Mon mari et moi préparions ces vacances depuis longtemps. À la dernière minute, nous sommes allés faire un tour à la mer, et le lendemain du vol, je me trouvais sur le rivage, débraillée, en maillot de bain, les épaules nues, les joues couvertes de sel – et je me sentais belle.
J’ai toujours su que je ne correspondais pas à ce modèle – mais il était là. Il m’a serrée dans ses bras, non pas par pitié, mais par fierté. Et je n’avais besoin de rien d’autre.
Le troisième jour, nous avons pris une photo – au coucher du soleil, au bord de la mer. Nous nous sommes juste serrés dans les bras. Je l’ai publiée sur les réseaux sociaux.
Les commentaires étaient chaleureux et sincères. « Tu es si vraie.» « L’amour est primordial.» « Tu es comme une image de film.»
Et soudain :
« Bien sûr, tu es désolée, mais cette photo ruine ta réputation. Tu ressembles à une grosse femme du marché. Supprime-la si tu ne veux pas qu’on se moque de toi. »
C’était ma meilleure amie qui l’avait écrit. Celle avec qui j’ai traversé la fac, le divorce de son petit ami, les nuits blanches, les larmes, les blagues.
J’ai relu le message trois fois. Mon cœur ne battait pas fort. Il s’est juste figé.
Je n’ai pas répondu tout de suite. Je n’ai même pas supprimé la photo. J’ai juste éteint mon ordinateur et je suis allée voir mon mari.
Cette nuit-là, j’ai pleuré et j’ai décidé que je devais expliquer à mon amie qu’elle ne pouvait pas faire ça. Et c’est ce que je devais faire. Suite 👇👇
Je ne l’ai pas rompue ouvertement. J’ai juste disparu discrètement de sa vie. Mais avant ça… j’ai fait une deuxième publication.

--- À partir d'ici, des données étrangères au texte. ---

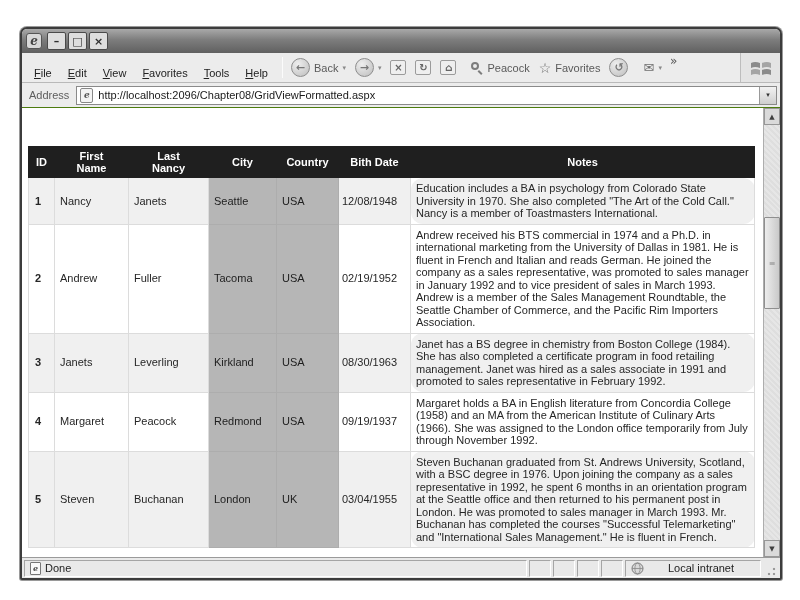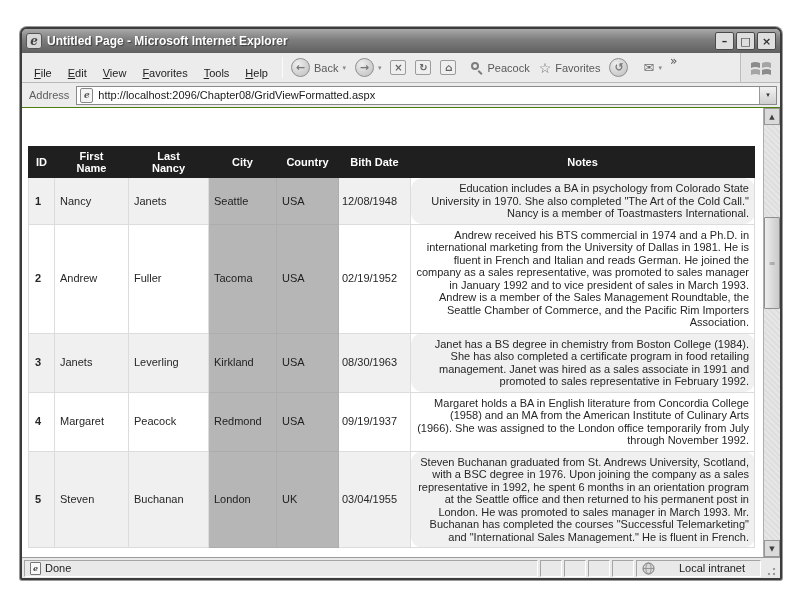--- a/index.html
+++ b/index.html
@@ -151,7 +151,6 @@
 
     <div class="titlebar">
       <span class="ie-icon">e</span>
-      <span class="title-text">Untitled Page - Microsoft Internet Explorer</span>
       <span class="win-buttons">
         <span class="wbtn">–</span>
         <span class="wbtn">□</span>

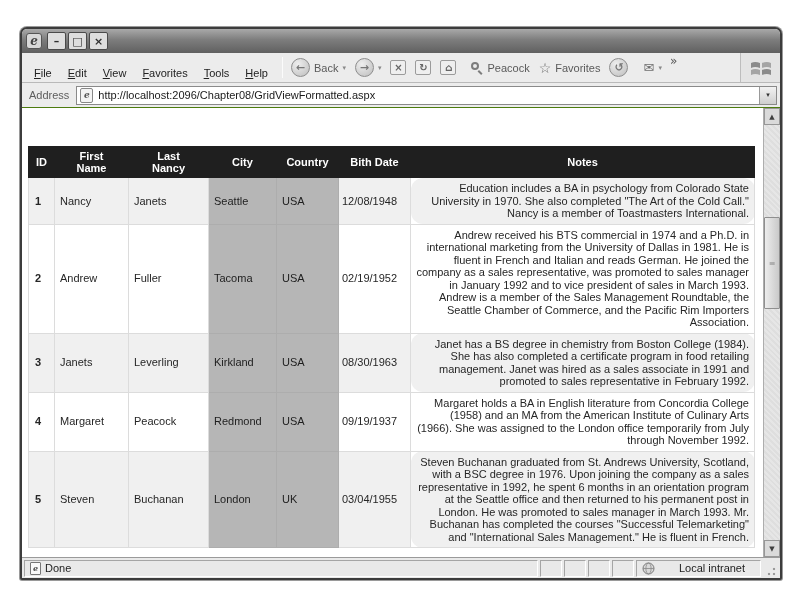--- a/index.html
+++ b/index.html
@@ -104,7 +104,7 @@
   .grid td.silver, .grid tbody tr td.silver { background:#b6b6b6; border-color:#adadad; color:#1e1e1e; }
   .grid td.c-id { text-align:left; padding-left:6px; font-weight:bold; }
   .grid td.c-date { white-space:nowrap; padding-left:3px; padding-right:1px; }
-  .grid td.c-notes { text-align:right;border-radius:12px; }
+  .grid td.c-notes { text-align:left;border-radius:12px; }
 
   
   .scrollbar { flex:0 0 17px; background:#e2e2e2; border-left:1px solid #adadad; display:flex; flex-direction:column; }

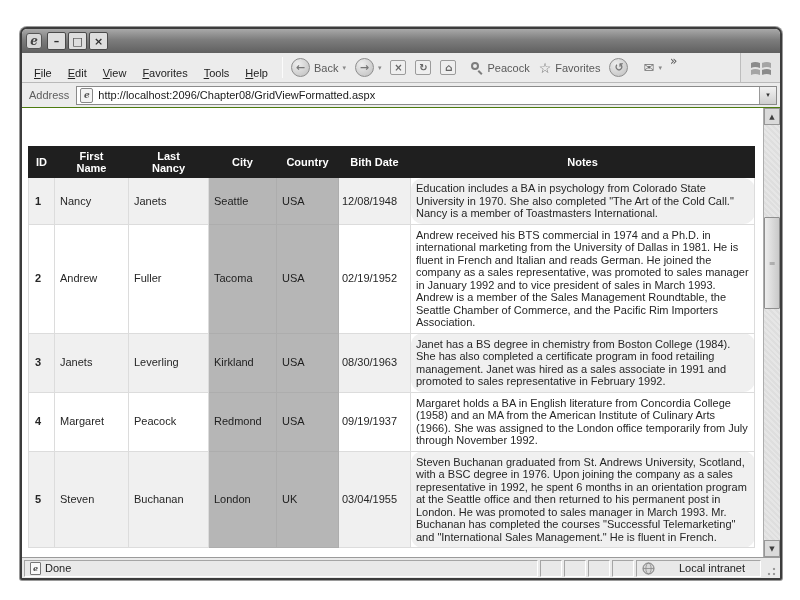--- a/index.html
+++ b/index.html
@@ -129,7 +129,7 @@
     border:1px solid; border-color:#a5a5a5 #ffffff #ffffff #a5a5a5; }
   .sb-left { flex:1; }
   .sb-small { width:22px; }
-  .sb-right { width:125px;gap:24px; }
+  .sb-right { width:136px;gap:24px; }
   .doc-icon {
     width:11px; height:13px; background:#fafafa; border:1px solid #777; border-radius:1px;
     display:flex; align-items:center; justify-content:center;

Sur la photo, mon mari et moi sommes dans l’eau, en train de rire, main dans la main. Je suis en maillot de bain. La légende était simple :
« Je n’ai jamais été mince. Mais j’ai toujours été aimée. »
Et pour ceux qui mesurent la beauté en chiffres, j’ai une mauvaise nouvelle : vous ne connaîtrez jamais le véritable amour.
P.S. : Merci à tous ceux qui savent vraiment lire dans les cœurs. Et à ceux qui ne sont plus avec moi, bonne chance, vous en aurez besoin.»
Quelques heures plus tard, mon amie m’a écrit à nouveau – une longue excuse. Elle disait qu’elle « voulait le meilleur », « était juste inquiète », « n’avait pas réfléchi ».
Mais je n’ai pas ouvert ce message. Je l’ai juste quittée.
Un mois plus tard, mon amie a posté une photo avec son nouveau petit ami. Elle est fortement retouchée sur la photo. Je n’ai pas aimé.
Deux mois plus tard, j’ai ouvert mon blog sur le corps, l’acceptation et l’amour-propre. Il a rassemblé 30 000 abonnés. Des gens ont écrit que je les avais inspirés à aller à la plage pour la première fois depuis des années.